Sessions and History
The Geo Assistant supports multiple chat sessions with a real history sidebar. You can switch between conversations, come back to one later, and inspect the tool calls Geo made to produce each answer.
This turns Geo from a one-shot chat into a persistent workspace.
Multiple Sessions
You can keep several Geo sessions running in parallel. Each session is independent — its own conversation history, its own attached context (from any Send to Geo actions), and its own thread of follow-up questions.
Common patterns:
- a "Competitor X investigation" session you return to as new data comes in
- a "Q2 content planning" session that grows over weeks of asking Geo for brief ideas
- a "Fix our Perplexity gap" session focused on a single engine
- short-lived sessions for one-off questions ("summarize last week's performance")

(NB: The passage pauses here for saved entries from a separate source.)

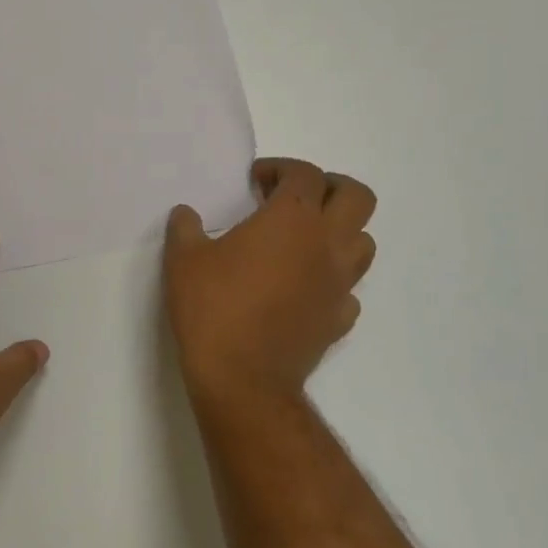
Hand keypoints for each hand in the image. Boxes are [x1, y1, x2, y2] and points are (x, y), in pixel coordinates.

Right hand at [163, 158, 376, 405]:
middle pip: (357, 197)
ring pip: (364, 242)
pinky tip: (304, 287)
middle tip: (296, 197)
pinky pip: (348, 288)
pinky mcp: (339, 318)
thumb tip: (186, 214)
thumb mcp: (183, 260)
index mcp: (291, 219)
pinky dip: (332, 279)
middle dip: (330, 187)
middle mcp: (326, 244)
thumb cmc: (213, 307)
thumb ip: (185, 228)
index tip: (255, 180)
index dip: (280, 168)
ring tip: (303, 240)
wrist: (243, 378)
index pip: (304, 174)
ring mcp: (339, 283)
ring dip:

You can switch between sessions at any time and pick up either thread on any day.
The History Sidebar
The history sidebar lists every session associated with your account. From it you can:
- open any previous session and continue the conversation
- rename a session so it's easy to find later
- delete sessions you no longer need
Each session keeps its full message history, attached context, and tool-call trace, so returning to a session weeks later gives you the same view you left.
Tool-Call Traces
Every answer Geo produces is grounded in calls it makes against the platform's data — the same read endpoints that power the dashboard's charts and drawers. Geo shows you the tool calls it made for each answer.
You can see:
- which tool was called (for example, a specific metric lookup or conversation fetch)
- what parameters it was called with (the topic, the date range, the filter)
- what came back
This makes Geo's answers auditable. Instead of trusting an opaque response, you can verify exactly which dashboard query produced it. If Geo claims your share of voice dropped 12% on a given topic, you can see the underlying call and confirm the number.
Why It Matters
Sessions and tool-call traces change how teams use the assistant:
- Persistent investigations — long-running threads survive across days and team members, instead of being lost when the tab closes.
- Trust — a visible tool-call trace lets you check Geo's work. The assistant becomes a colleague whose reasoning you can inspect, not a black-box chatbot.
- Parallel work — keeping a competitor investigation, a content plan, and a stakeholder-report session open at the same time lets you treat Geo as a workspace, not a search bar.